INFO[0140] downloaded layer 13
INFO[0140] layer 13 converted
INFO[0156] layer sha256:723afa92c821479af9243dbb6b21b69694a0e3ae66bdf874396b0be38c53028d exists
INFO[0156] layer 13 uploaded
INFO[1950] downloaded layer 14
ERRO[2522] failed to build overlaybd: failed to convert layer 14: failed to overlaybd-apply[native]: 2023/09/13 05:35:15|INFO |th=0000561DA5F1A8C0|/src/build/_deps/photon-src/io/epoll.cpp:289|new_epoll_engine:Init event engine: epoll
2023/09/13 05:35:15|INFO |th=0000561DA5F1A8C0|/src/build/_deps/photon-src/io/signal.cpp:265|sync_signal_init:signalfd initialized
2023/09/13 05:35:15|INFO |th=0000561DA5F1A8C0|/src/build/_deps/photon-src/io/epoll.cpp:289|new_epoll_engine:Init event engine: epoll
2023/09/13 05:35:15|INFO |th=0000561DA5F1A8C0|/src/src/image_service.cpp:169|read_global_config_and_set:using config /etc/overlaybd/overlaybd.json
2023/09/13 05:35:15|INFO |th=0000561DA5F1A8C0|/src/src/image_service.cpp:183|read_global_config_and_set:set audit_path:/var/log/overlaybd-audit.log
2023/09/13 05:35:15|INFO |th=0000561DA5F1A8C0|/src/src/image_service.cpp:195|read_global_config_and_set:[global_conf.logConfig().logPath()=]
2023/09/13 05:35:15|INFO |th=0000561DA5F1A8C0|/src/src/image_service.cpp:209|read_global_config_and_set:set log_level: 1
2023/09/13 05:35:15|INFO |th=0000561DA5F1A8C0|/src/src/image_service.cpp:212|read_global_config_and_set:set log_path: /var/log/overlaybd.log, log_size: 10485760, log_num: 3
failed to extract
: exit status 255

64 is still need to change to larger number. did you change it?

tianouya-db commented 1 year ago

Yes I changed to 256.

cmd/convertor/builder/overlaybd_builder.go

func (e *overlaybdBuilderEngine) create(ctx context.Context, dir string, mkfs bool) error {
        opts := []string{"-s", "256"}
        if mkfs {
                opts = append(opts, "--mkfs")
        }
        return utils.Create(ctx, dir, opts...)
}

pkg/snapshot/storage.go

func (o *snapshotter) prepareWritableOverlaybd(ctx context.Context, snID string) error {
        // TODO(fuweid): 256GB can be configurable?
        args := []string{"256"}
        if o.writableLayerType == "sparse" {
                args = append(args, "-s")
        }
        return utils.Create(ctx, o.blockPath(snID), args...)
}
yuchen0cc commented 1 year ago

@tianouya-db please pull commit #225 and retry. If it still fails, please check /var/log/overlaybd.log for more details, and let me know.
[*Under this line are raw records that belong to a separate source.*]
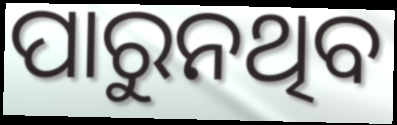
ପାରୁନଥିବ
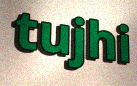
tujhi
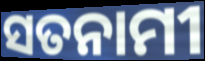
ସତନାମୀ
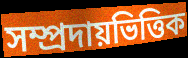
সম্প্ৰদায়ভিত্তিক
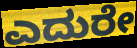
ಎದುರೇ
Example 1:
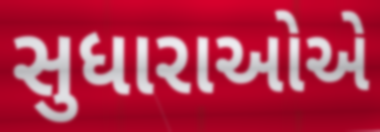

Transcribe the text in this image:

સુધારાઓએ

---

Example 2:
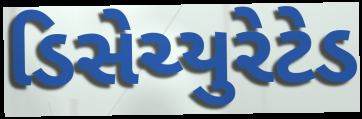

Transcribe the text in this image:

ડિસેચ્યુરેટેડ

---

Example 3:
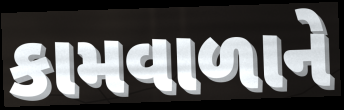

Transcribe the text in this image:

કામવાળાને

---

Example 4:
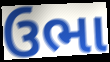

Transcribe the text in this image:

ઉભા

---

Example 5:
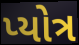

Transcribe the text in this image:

પ્યોત્ર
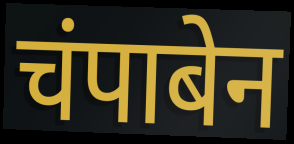
चंपाबेन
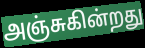
அஞ்சுகின்றது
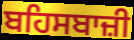
ਬਹਿਸਬਾਜ਼ੀ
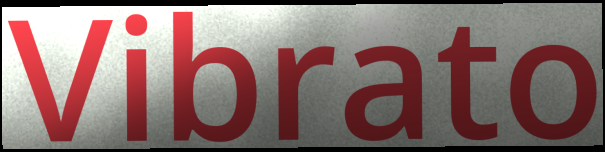
Vibrato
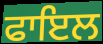
ਫਾਇਲ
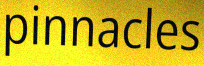
pinnacles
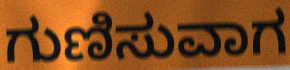
ಗುಣಿಸುವಾಗ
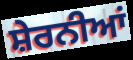
ਸ਼ੇਰਨੀਆਂ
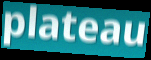
plateau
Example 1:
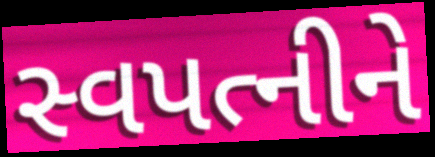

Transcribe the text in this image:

સ્વપત્નીને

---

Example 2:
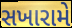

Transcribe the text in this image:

સખારામે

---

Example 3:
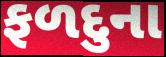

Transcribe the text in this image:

ફળદુના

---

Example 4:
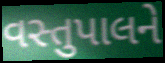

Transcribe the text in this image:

વસ્તુપાલને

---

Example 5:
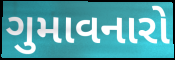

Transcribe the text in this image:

ગુમાવનારો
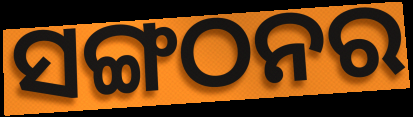
ସଙ୍ଗଠନର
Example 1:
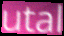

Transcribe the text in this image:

utal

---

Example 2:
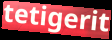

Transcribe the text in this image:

tetigerit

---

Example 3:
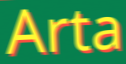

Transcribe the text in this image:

Arta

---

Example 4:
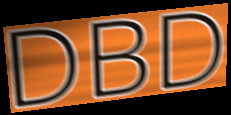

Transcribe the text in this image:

DBD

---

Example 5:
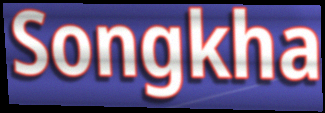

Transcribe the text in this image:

Songkha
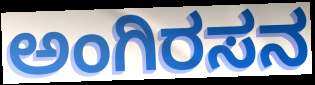
ಅಂಗಿರಸನ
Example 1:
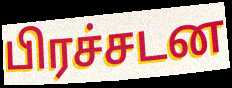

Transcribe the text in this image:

பிரச்சடன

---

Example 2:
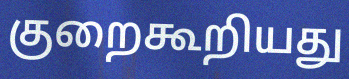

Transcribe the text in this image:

குறைகூறியது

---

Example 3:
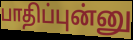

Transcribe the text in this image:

பாதிப்புன்னு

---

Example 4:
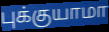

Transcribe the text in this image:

புக்குயாமா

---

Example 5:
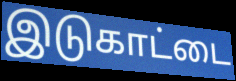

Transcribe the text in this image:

இடுகாட்டை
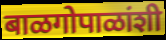
बाळगोपाळांशी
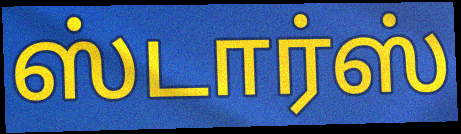
ஸ்டார்ஸ்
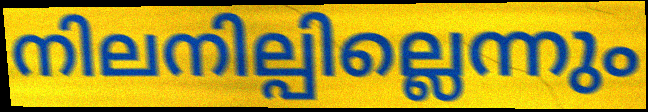
നിലനില്പില്ലെന്നും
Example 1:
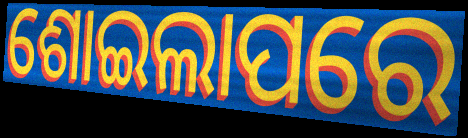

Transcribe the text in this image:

ଶୋଇଲାପରେ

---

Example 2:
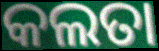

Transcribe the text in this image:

କଲତା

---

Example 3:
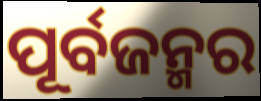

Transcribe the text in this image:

ପୂର୍ବଜନ୍ମର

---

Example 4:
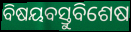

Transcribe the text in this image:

ବିଷୟବସ୍ତୁବିଶେଷ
tianouya-db commented 1 year ago

@yuchen0cc it seems to work now. Thanks for the fix! Meanwhile, will there be a change to increase 64 to a larger number, e.g. 256?

yuchen0cc commented 10 months ago

An option --vsize is added to convertor to custamize overlaybd virtual block device size.